US 12,229,600 B1
	Resource management techniques to reduce startup overhead for machine learning tasks
Ramyanshu Datta, Campbell, CA (US); Zhihan Li, Seattle, WA (US); Arun Babu Nagarajan, Redmond, WA (US); Arvind Sowmyan, Seattle, WA (US); Kohen Berith Chia, Seattle, WA (US); Wei You, Kirkland, WA (US); Ishaaq Chandy, Bellevue, WA (US); Kunal Mehrotra, Kirkland, WA (US); Andrea Olgiati, Gilroy, CA (US); Lakshmi Naarayanan Ramakrishnan, Redmond, WA (US); and Saurabh Gupta, Sammamish, WA (US)
Assigned to Amazon Technologies, Inc., Seattle, WA (US)
Filed by Amazon Technologies, Inc., Seattle, WA (US)
Filed on Sep. 22, 2021, as Appl. No. 17/482,272.
Int. Cl.

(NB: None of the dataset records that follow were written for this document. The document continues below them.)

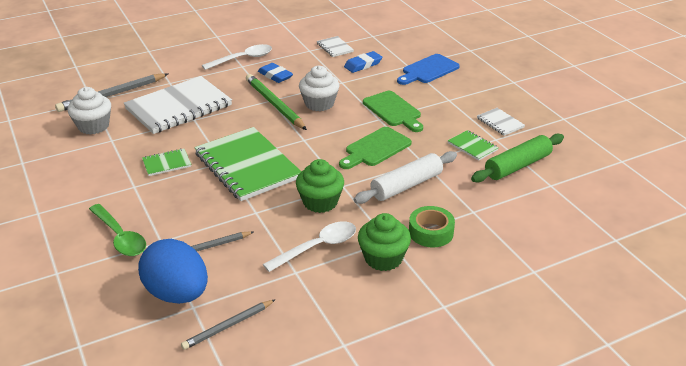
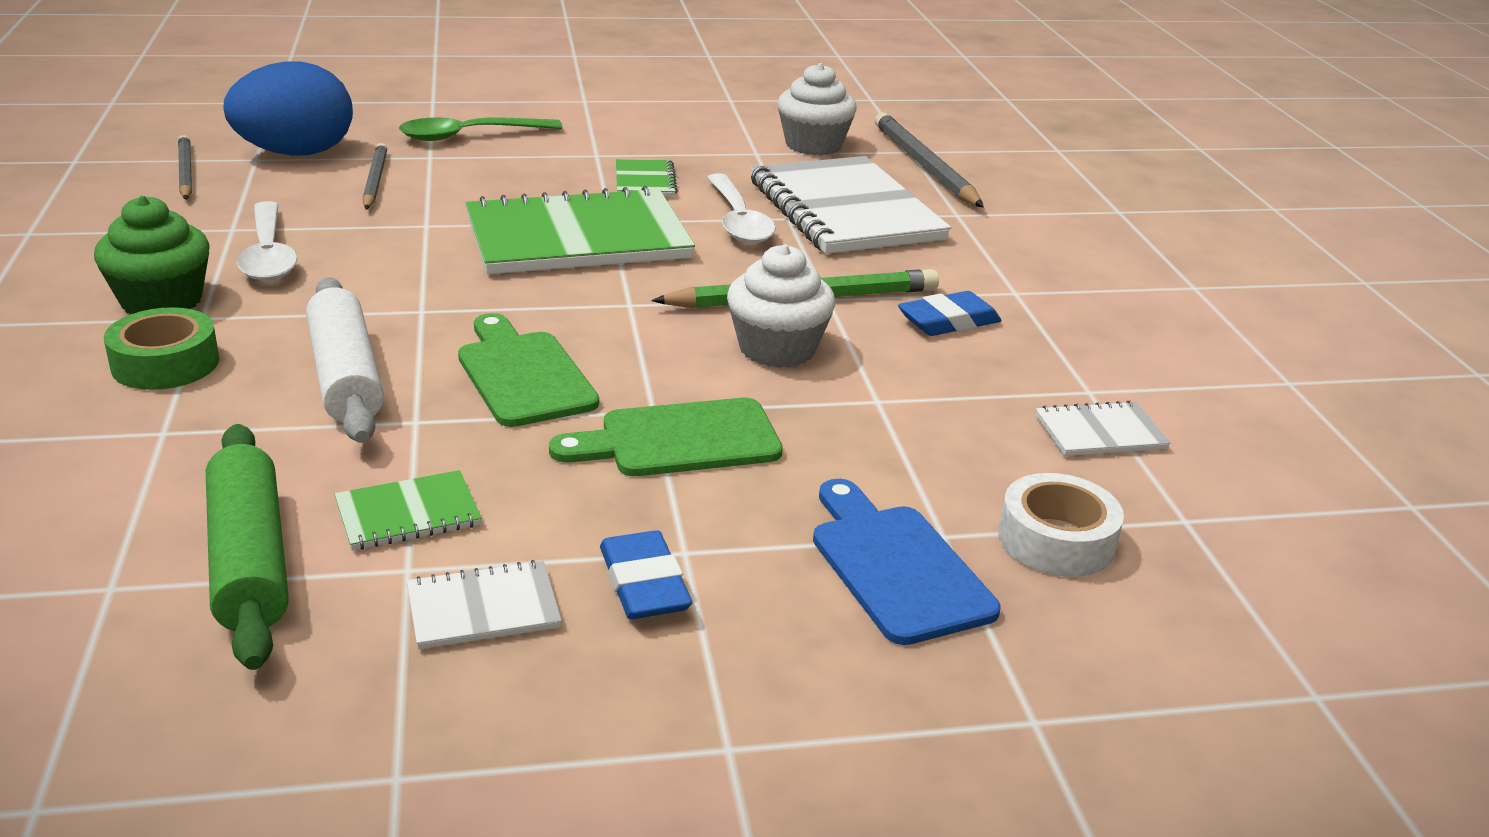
camera: 105 degrees right, 5 degrees down
(242, 59) = (1053, 298): white spoon -> white spoon (738, 220)
(320, 202) = (392, 280): green cupcake -> none
(363, 65) = (972, 454): blue eraser -> blue eraser (644, 584)
(397, 51) = (1056, 540): none -> white tape

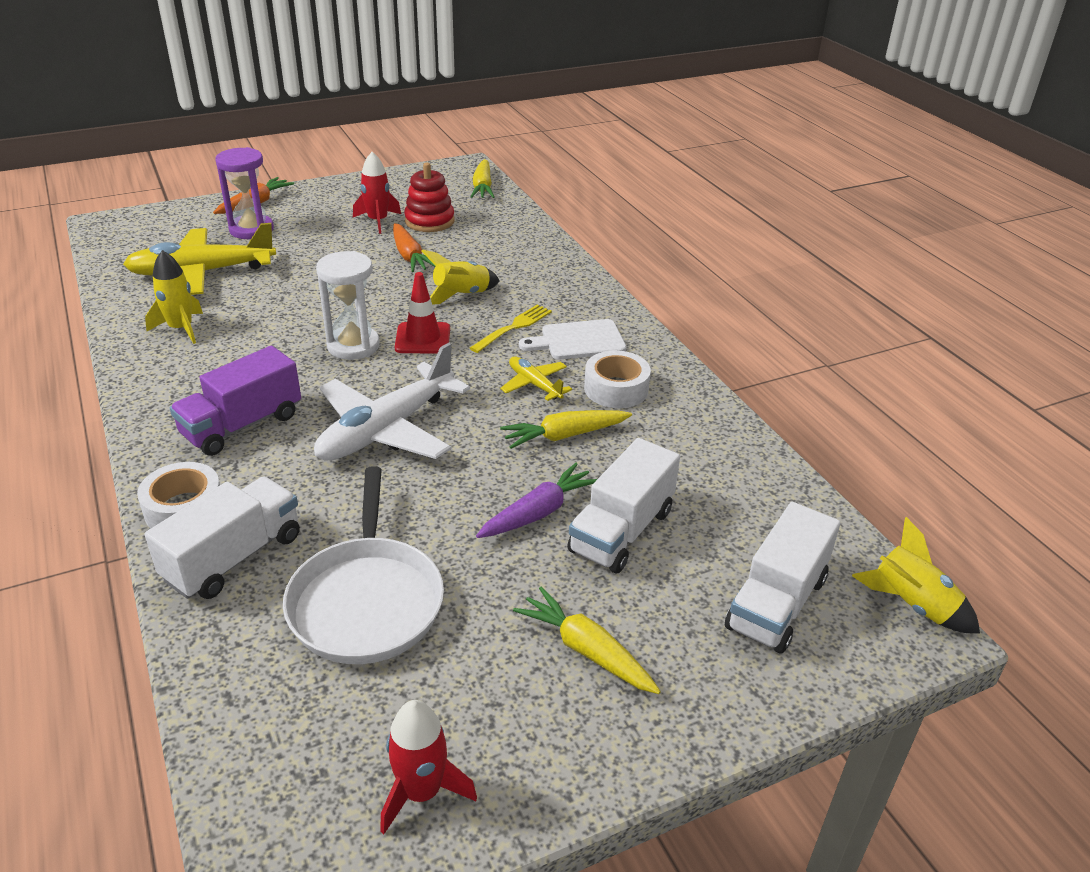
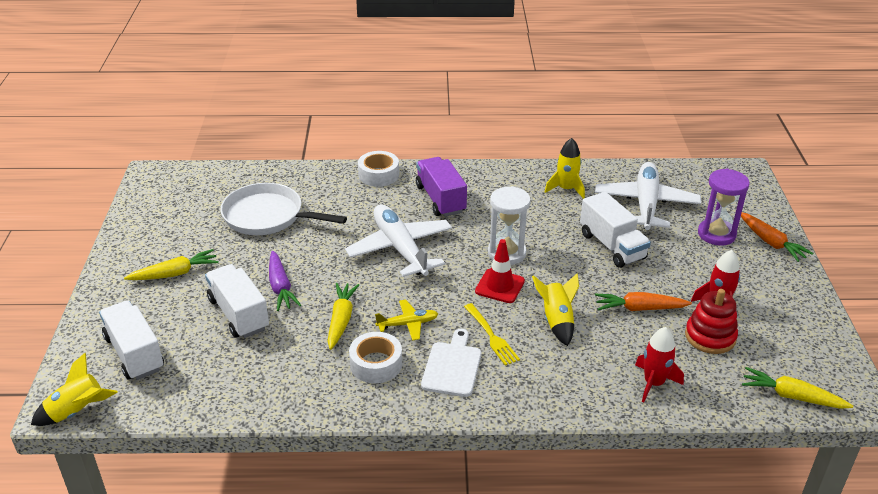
camera: 115 degrees right, 0 degrees up
(202, 272) = (646, 204): yellow plane -> white plane
(234, 558) = (330, 184): white truck -> white truck (612, 246)
(421, 792) = (155, 211): red rocket -> red rocket (653, 383)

G06F 9/50 (2006.01)

CPC G06F 9/5033 (2013.01) [G06F 9/5022 (2013.01); G06F 9/5038 (2013.01); G06F 9/5077 (2013.01)]

20 Claims

1. A system, comprising:

one or more computing devices;

wherein the one or more computing devices include instructions that upon execution on or across the one or more computing devices cause the one or more computing devices to:

store, at a machine learning service of a provider network, in response to a pool establishment request, a first set of parameters of a first pool of compute instances to be assigned for machine learning tasks requested by one or more entities of a first set of entities, wherein the first set of parameters includes (a) a maximum number of compute instances of a first category of compute instances of a computing service of the provider network which are to be included in the first pool, wherein the computing service provides compute instances of a plurality of categories, wherein the first category differs from other categories of the plurality of categories in at least one performance capacity, and (b) a post-task-completion retention period during which, after completion of a machine learning task at a compute instance of the first category within the first pool, a data set accessed by the completed machine learning task at the compute instance is to be retained at the compute instance by the machine learning service;

include, for a first compute instance of the first category that has completed a task and based on verification that a total number of in-use compute instances of the first category in the first pool is less than the maximum number, the first compute instance in the first pool;

determine responsive to a first machine learning task indicated in a first task request, from an entity of the first set of entities and that does not specify a compute instance to be used for the first machine learning task,

that (a) one or more networking configuration settings of the first compute instance in the pool satisfy a networking requirement indicated in the first task request, and (b) the post-task-completion retention period of the first compute instance in the pool, relative to a completion of an earlier machine learning task at the first compute instance, has not expired;

assign, by the machine learning service and based on said determine, the first compute instance to the first machine learning task indicated in the first task request such that the first compute instance performs, based on said assign, the first machine learning task; and

cause, by the machine learning service, a result of the first machine learning task to be stored, wherein the result is obtained at the first compute instance.